Since 1985, the New York Association of Blind Athletes has given blind and visually impaired individuals the opportunity to compete and gain confidence.
How does one come to grips with the fact they’ll be spending the rest of their life without vision?
It’s a question New York Association of Blind Athletes (NYABA) Director of Sports Relations Lamar Brown had to answer once he was diagnosed with Retinitis Pigmentosa (RP) at a young age.
For the first 15 years of his life, sports played a major role during Brown’s childhood in the Bronx, particularly basketball. As his vision began to deteriorate during his high school years, those activities became more difficult.
“I couldn’t play basketball anymore, I couldn’t see girls anymore and that started to impact me socially,” recalled the 41-year-old Brown, who earned a psychology degree from Hunter College and works as a therapist for a suicide hotline.
Fortunately for Brown, he discovered his love of sports didn’t have to disappear the way his vision had. In 1997, a teacher told him about a group of blind athletes who played goalball in Manhattan. First introduced as a way to enhance the rehabilitation process for veterans who were visually impaired during World War II, goalball is played on a court featuring two teams of three players to a side. The objective is to roll a ball with bells into the opposing team’s net.
It was both a terrifying and exhilarating experience for Brown the first time the ball came at him.
“I probably dove out of the way and missed it completely. It’s totally a sensory-based game. You have to get acclimated to doing such things. It did not come naturally, I had to work really hard at it.”

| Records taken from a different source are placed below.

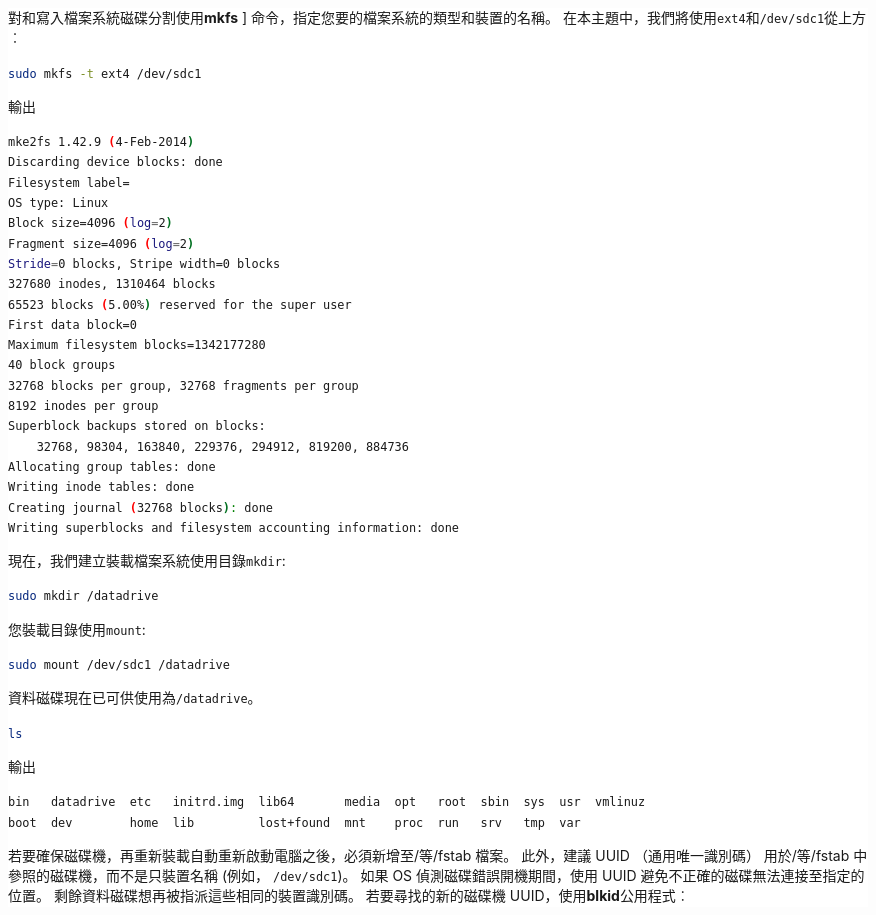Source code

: 對和寫入檔案系統磁碟分割使用**mkfs** ] 命令，指定您要的檔案系統的類型和裝置的名稱。 在本主題中，我們將使用`ext4`和`/dev/sdc1`從上方︰

```bash
sudo mkfs -t ext4 /dev/sdc1
```

輸出

```bash
mke2fs 1.42.9 (4-Feb-2014)
Discarding device blocks: done
Filesystem label=
OS type: Linux
Block size=4096 (log=2)
Fragment size=4096 (log=2)
Stride=0 blocks, Stripe width=0 blocks
327680 inodes, 1310464 blocks
65523 blocks (5.00%) reserved for the super user
First data block=0
Maximum filesystem blocks=1342177280
40 block groups
32768 blocks per group, 32768 fragments per group
8192 inodes per group
Superblock backups stored on blocks:
    32768, 98304, 163840, 229376, 294912, 819200, 884736
Allocating group tables: done
Writing inode tables: done
Creating journal (32768 blocks): done
Writing superblocks and filesystem accounting information: done
```

現在，我們建立裝載檔案系統使用目錄`mkdir`:

```bash
sudo mkdir /datadrive
```

您裝載目錄使用`mount`:

```bash
sudo mount /dev/sdc1 /datadrive
```

資料磁碟現在已可供使用為`/datadrive`。

```bash
ls
```

輸出

```bash
bin   datadrive  etc   initrd.img  lib64       media  opt   root  sbin  sys  usr  vmlinuz
boot  dev        home  lib         lost+found  mnt    proc  run   srv   tmp  var
```

若要確保磁碟機，再重新裝載自動重新啟動電腦之後，必須新增至/等/fstab 檔案。 此外，建議 UUID （通用唯一識別碼） 用於/等/fstab 中參照的磁碟機，而不是只裝置名稱 (例如， `/dev/sdc1`)。 如果 OS 偵測磁碟錯誤開機期間，使用 UUID 避免不正確的磁碟無法連接至指定的位置。 剩餘資料磁碟想再被指派這些相同的裝置識別碼。 若要尋找的新的磁碟機 UUID，使用**blkid**公用程式︰
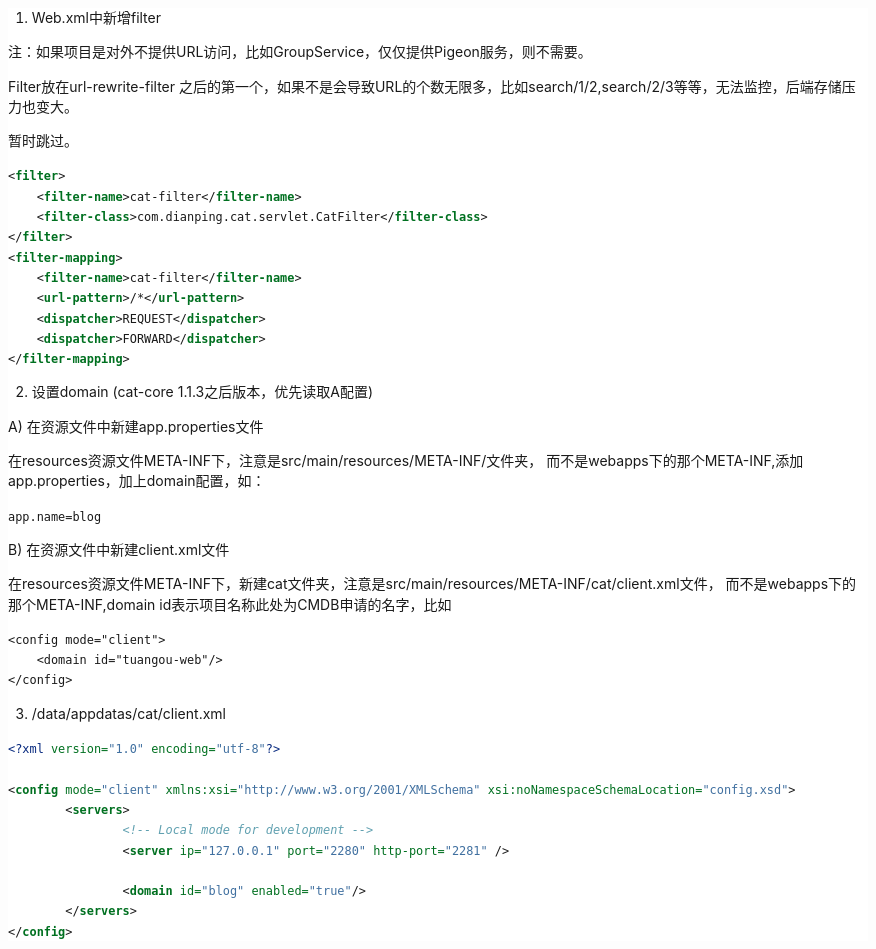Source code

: 
1) Web.xml中新增filter

注：如果项目是对外不提供URL访问，比如GroupService，仅仅提供Pigeon服务，则不需要。

Filter放在url-rewrite-filter 之后的第一个，如果不是会导致URL的个数无限多，比如search/1/2,search/2/3等等，无法监控，后端存储压力也变大。

暂时跳过。

```xml
<filter>
    <filter-name>cat-filter</filter-name>
    <filter-class>com.dianping.cat.servlet.CatFilter</filter-class>
</filter>
<filter-mapping>
    <filter-name>cat-filter</filter-name>
    <url-pattern>/*</url-pattern>
    <dispatcher>REQUEST</dispatcher>
    <dispatcher>FORWARD</dispatcher>
</filter-mapping>
```


2) 设置domain (cat-core 1.1.3之后版本，优先读取A配置)

A) 在资源文件中新建app.properties文件

在resources资源文件META-INF下，注意是src/main/resources/META-INF/文件夹， 而不是webapps下的那个META-INF,添加app.properties，加上domain配置，如：

```
app.name=blog
```


B) 在资源文件中新建client.xml文件

在resources资源文件META-INF下，新建cat文件夹，注意是src/main/resources/META-INF/cat/client.xml文件， 而不是webapps下的那个META-INF,domain id表示项目名称此处为CMDB申请的名字，比如

```
<config mode="client">
    <domain id="tuangou-web"/>
</config>
```

3) /data/appdatas/cat/client.xml

```xml
<?xml version="1.0" encoding="utf-8"?>

<config mode="client" xmlns:xsi="http://www.w3.org/2001/XMLSchema" xsi:noNamespaceSchemaLocation="config.xsd">
        <servers>
                <!-- Local mode for development -->
                <server ip="127.0.0.1" port="2280" http-port="2281" />

                <domain id="blog" enabled="true"/>
        </servers>
</config>
```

It didn’t take long for Brown to get hooked on the game. While he has never been named to the U.S. National Team, he has been in the men’s pool for 13 years.
“(It’s) one of my proudest achievements. I get to train with the best guys. It helped improve my game.”
Goalball also gave Brown the assurance he could still remain physically active.
“I’ve surrounded myself with sports and athletics. I’m an avid workout guy. I have an insatiable appetite to work out four to five times a week in many capacities.”
Established following the 1984 Paralympic Games on Long Island, NYABA is an affiliated chapter of the United States Association of Blind Athletes (USABA). Goalball is one of the sports offered, along with track and field, wrestling, swimming and judo.
In his role as director of sports relations, Brown stresses the importance of competition when recruiting blind athletes. To him, athletics not only promotes the importance of physical fitness, but also breeds confidence.
“New York City is a very competitive culture. Competition matters. When I recruit (athletes) I always tell them the disabled community has an exorbitant amount of people who are obese or inactive with health problems that probably could be controlled if they were permitted to be active. A lot of kids just sit at home on their keyboards, whether it be a computer or musical instrument.”
Not everyone is cut out to be a Paralympian. But for those who have the talent and desire to represent their country, goalball is one sport that is tailored to the blind and visually impaired.
“It’s really specific and intentional for our disability. I always tell kids you can be as good as you want to be as long as you’re willing to put the work into it. This is a Paralympic sport. At its highest peak, you can wear USA across your chest.”
Fundraising can be quite a challenge for athletes and organizations like Brown and NYABA. Thanks to grants from the Foreseeable Future Foundation, Brown has been able to meet the costs of traveling and competitions.
After first meeting CEO Griffin Pinkow several years ago, Brown has been impressed with how many blind athletes have been impacted by the foundation’s support.
“Some of our guys are from really tough backgrounds and have had it hard. For people with disabilities, a sense of belonging and community is important. The Foreseeable Future Foundation providing grants… It’s monumental for certain people who may not have otherwise had the opportunity.”
Through adaptive sports, Brown has had the opportunity to travel to places he’s never been. He’s also an active member of Achilles International, an organization that serves over 150,000 youth, adults and veterans with disabilities all over the world. Competing across the United States, Mexico and Europe has allowed him to not only share his story, but impart valuable advice to those also struggling with vision loss.
“I tell about triumphing over being able to see and play mainstream basketball with kids, and then not. It’s never going to be easy, but it’s doable. You don’t have to sit home and do nothing. You can be active and effective in the community.”